Fifty-nine of them are serving life sentences for first-degree murder. The IRS has called for those payments to be returned since inmates aren't eligible for that money under the CARES Act. The state hasn't released how many actually received funding, while others like Stephen are still waiting.

"People have been anxious to receive their payments," Burcham said. "A lot of people have been significantly impacted, and for some people it means the difference between being able to eat and maybe not."

The mistake also applies to joint filers, married couples who filed taxes together and got a direct deposit of their stimulus money.

According to the IRS if one spouse has died, the surviving spouse should return the portion of the payment made for the deceased spouse.

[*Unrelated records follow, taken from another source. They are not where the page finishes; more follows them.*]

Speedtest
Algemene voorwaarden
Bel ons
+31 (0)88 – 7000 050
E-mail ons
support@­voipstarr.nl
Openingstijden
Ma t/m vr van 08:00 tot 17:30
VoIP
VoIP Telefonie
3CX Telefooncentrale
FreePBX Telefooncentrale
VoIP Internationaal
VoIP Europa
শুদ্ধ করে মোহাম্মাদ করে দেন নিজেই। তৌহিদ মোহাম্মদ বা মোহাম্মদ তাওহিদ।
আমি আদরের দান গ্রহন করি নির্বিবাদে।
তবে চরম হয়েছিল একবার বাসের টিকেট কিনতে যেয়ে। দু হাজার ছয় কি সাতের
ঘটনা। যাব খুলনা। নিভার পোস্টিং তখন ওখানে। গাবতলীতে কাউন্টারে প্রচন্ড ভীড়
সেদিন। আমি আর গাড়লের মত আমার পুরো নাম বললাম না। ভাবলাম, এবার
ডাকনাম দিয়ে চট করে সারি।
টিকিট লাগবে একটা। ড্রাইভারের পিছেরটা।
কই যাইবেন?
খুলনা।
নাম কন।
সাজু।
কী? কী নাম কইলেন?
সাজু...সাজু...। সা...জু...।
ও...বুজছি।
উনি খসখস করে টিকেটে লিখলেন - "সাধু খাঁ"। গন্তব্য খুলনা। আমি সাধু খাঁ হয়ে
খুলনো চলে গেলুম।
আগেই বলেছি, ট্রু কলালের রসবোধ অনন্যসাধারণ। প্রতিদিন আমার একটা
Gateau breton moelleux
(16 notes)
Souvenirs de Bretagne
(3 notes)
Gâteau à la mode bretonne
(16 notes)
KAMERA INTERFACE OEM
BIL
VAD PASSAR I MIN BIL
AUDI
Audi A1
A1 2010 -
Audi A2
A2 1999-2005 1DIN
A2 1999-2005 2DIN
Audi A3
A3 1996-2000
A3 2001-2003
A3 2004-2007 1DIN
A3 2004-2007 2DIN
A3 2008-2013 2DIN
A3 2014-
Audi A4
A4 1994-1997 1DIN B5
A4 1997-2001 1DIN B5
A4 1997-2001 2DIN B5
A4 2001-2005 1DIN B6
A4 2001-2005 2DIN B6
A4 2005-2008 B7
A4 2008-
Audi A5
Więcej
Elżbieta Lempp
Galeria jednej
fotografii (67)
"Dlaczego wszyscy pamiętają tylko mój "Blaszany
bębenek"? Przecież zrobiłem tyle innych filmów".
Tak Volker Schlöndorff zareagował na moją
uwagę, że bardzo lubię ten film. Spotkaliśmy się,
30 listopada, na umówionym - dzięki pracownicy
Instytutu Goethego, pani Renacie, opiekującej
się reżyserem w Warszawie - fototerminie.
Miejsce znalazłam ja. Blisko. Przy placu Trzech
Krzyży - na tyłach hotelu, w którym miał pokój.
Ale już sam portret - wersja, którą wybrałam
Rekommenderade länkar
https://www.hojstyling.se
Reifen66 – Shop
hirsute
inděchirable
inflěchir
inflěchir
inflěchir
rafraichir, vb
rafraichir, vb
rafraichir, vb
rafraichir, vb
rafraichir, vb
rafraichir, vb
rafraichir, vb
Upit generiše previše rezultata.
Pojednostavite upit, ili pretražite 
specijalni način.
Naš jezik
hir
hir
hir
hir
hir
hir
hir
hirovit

"Talk about depressing, that would be really hard to deal with," Duke said.

She kept the check for a few days until she could figure out what to do with it, because initially she was getting mixed messages. On May 6, the IRS finally posted information on their site asking those affected to return the check via mail.

She says her mother always seemed to have it together. She's thankful she was raised with a good head on her shoulders and a supportive mom whose likely laughing about it from up above.

"She's still bringing in money and she doesn't even have to worry about it," Duke said.

For some, it's waiting for checks that can't come soon enough, while others are faced with the burden of having to return something they wish they'd never received.

The government isn't saying how many incorrect payments were sent out or what steps they're taking to recover the money. The IRS has listed instructions on their website about how to return a check, depending on what state you're in.